→ Records:
....
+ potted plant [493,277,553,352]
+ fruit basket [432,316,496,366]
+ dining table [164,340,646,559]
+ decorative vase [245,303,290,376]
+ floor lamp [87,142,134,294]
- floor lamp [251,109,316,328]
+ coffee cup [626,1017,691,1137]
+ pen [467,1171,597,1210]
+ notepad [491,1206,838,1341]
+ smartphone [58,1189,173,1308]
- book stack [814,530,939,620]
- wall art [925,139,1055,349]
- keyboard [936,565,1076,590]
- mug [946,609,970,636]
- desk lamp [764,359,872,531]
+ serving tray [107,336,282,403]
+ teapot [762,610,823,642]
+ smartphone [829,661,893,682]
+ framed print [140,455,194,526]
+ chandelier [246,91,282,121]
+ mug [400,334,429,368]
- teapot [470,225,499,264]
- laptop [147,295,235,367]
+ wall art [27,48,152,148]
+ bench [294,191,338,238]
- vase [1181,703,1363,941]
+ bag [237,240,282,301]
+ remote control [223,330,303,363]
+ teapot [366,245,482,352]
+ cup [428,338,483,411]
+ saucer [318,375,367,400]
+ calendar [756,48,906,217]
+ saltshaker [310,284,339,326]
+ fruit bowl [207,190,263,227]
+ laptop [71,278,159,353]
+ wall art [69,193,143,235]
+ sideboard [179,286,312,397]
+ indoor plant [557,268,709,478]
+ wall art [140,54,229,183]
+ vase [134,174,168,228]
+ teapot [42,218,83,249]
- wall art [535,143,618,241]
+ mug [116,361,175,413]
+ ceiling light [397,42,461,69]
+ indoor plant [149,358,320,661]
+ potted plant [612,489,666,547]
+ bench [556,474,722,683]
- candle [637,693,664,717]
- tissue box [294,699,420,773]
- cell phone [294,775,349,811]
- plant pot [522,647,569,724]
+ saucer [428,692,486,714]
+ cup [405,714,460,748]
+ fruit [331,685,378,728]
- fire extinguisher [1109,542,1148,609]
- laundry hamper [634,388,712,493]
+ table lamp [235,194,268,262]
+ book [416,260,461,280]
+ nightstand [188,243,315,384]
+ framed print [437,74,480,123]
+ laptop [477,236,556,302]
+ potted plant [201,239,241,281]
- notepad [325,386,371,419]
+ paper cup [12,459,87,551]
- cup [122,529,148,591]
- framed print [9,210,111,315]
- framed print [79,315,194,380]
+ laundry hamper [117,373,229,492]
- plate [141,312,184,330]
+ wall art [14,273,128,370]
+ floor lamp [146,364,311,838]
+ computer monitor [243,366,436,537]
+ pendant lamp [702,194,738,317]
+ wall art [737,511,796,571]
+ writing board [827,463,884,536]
....
In the listing above, find the line with "serving tray [107,336,282,403]" and the line with "- candle [637,693,664,717]", then reproduce both and every line between them exactly.

→ Reply:
+ serving tray [107,336,282,403]
+ teapot [762,610,823,642]
+ smartphone [829,661,893,682]
+ framed print [140,455,194,526]
+ chandelier [246,91,282,121]
+ mug [400,334,429,368]
- teapot [470,225,499,264]
- laptop [147,295,235,367]
+ wall art [27,48,152,148]
+ bench [294,191,338,238]
- vase [1181,703,1363,941]
+ bag [237,240,282,301]
+ remote control [223,330,303,363]
+ teapot [366,245,482,352]
+ cup [428,338,483,411]
+ saucer [318,375,367,400]
+ calendar [756,48,906,217]
+ saltshaker [310,284,339,326]
+ fruit bowl [207,190,263,227]
+ laptop [71,278,159,353]
+ wall art [69,193,143,235]
+ sideboard [179,286,312,397]
+ indoor plant [557,268,709,478]
+ wall art [140,54,229,183]
+ vase [134,174,168,228]
+ teapot [42,218,83,249]
- wall art [535,143,618,241]
+ mug [116,361,175,413]
+ ceiling light [397,42,461,69]
+ indoor plant [149,358,320,661]
+ potted plant [612,489,666,547]
+ bench [556,474,722,683]
- candle [637,693,664,717]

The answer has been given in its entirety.